I think about the people I've hurt and the people who've
hurt me. I think about the relationships that didn't survive, the trust that
was broken, the words that can't be taken back. Those wounds have healed, but
the scar tissue remains. And maybe that's exactly as it should be. Maybe the
scars are there to remind us of our capacity to endure, to grow, to choose
healing over bitterness.
The pastor didn't know he was speaking directly to my heart
that day. He couldn't have known that his words would unlock something in me
that I'd been struggling to understand for years.
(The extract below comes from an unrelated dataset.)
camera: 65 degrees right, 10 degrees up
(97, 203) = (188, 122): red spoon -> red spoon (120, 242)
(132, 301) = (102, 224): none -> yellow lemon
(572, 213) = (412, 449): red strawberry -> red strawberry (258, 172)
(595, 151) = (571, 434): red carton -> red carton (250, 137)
But sometimes that's how
grace works, it finds us in funerals and hospital waiting rooms, in ordinary
moments that become extraordinary because we're finally ready to receive what
we need to hear.
I'm learning to be grateful for my scars, both visible and
invisible. They're not flaws to be hidden or failures to be ashamed of. They're
evidence of battles fought and won, of a life lived fully enough to require
healing. They're proof that I'm still here, still standing, still capable of
love and hope and growth.
The next time someone tells me that time heals all wounds, I
might just agree with them. I heard a pastor say healed wounds still have scar
tissue, and I understood that's not a limitation, it's a testament to our
resilience. It's a reminder that we're stronger than we think, more capable of
healing than we dare to believe, and that our scars are not signs of our
brokenness but proof of our wholeness.
Some wounds change us forever, and maybe that's exactly what they're supposed to do.